Dans l’ensemble, le recours massif aux prestataires privés pose la question de l’appauvrissement du savoir-faire des organisations publiques. L’administration n’est, de plus en plus, qu’un donneur d’ordres : elle ne sait plus faire, elle demande à des gens de faire pour elle. Elle a du mal à estimer ce dont elle a besoin et ce qu’il faut faire pour répondre à ces besoins, ce qui laisse toujours plus de marge de manœuvre à l’exécutant, moins de marge de manœuvre au commanditaire et instaure, en fait, une relation de dépendance.

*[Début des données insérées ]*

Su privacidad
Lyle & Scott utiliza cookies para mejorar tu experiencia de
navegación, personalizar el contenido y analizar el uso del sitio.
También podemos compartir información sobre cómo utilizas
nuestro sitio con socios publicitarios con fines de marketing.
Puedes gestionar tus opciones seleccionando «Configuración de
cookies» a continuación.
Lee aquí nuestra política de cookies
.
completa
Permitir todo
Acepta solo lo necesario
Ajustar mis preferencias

Ce n’est pas, contrairement à ce que racontent certains journaux, que les cabinets de conseil « dictent » quoi que ce soit à l’État [10], parce que les politiques savent toujours très bien envoyer balader les suggestions qui ne leur plaisent pas ; c’est que l’État ne peut plus s’en passer : si McKinsey échoue ou se brouille avec un directeur d’administration, dans le pire des cas le directeur d’administration trouvera un moyen d’interrompre le contrat, mais faute de moyens et de compétences, il aura alors besoin de recourir à Roland Berger à la place, ou à Bain ou au Boston Consulting Group… Non pas que les compétences des cabinets soient particulièrement rares : il fut un temps où le privé et le public pouvaient avoir recours à des consultants parce qu’ils détenaient une expertise sur un sujet ou un secteur précis, mais cette époque là est largement révolue à quelques exceptions près (dont notamment l’informatique). Au contraire, dans leur rôle moderne de factotums, les consultants font rarement des choses que des fonctionnaires ne sauraient faire : cheffer un projet, produire des benchmarks, animer une formation, accompagner le changement, rédiger des appels d’offres publics… C’est surtout que, une fois encore, le personnel qui aurait pu se charger de ces tâches en interne n’a pas été recruté.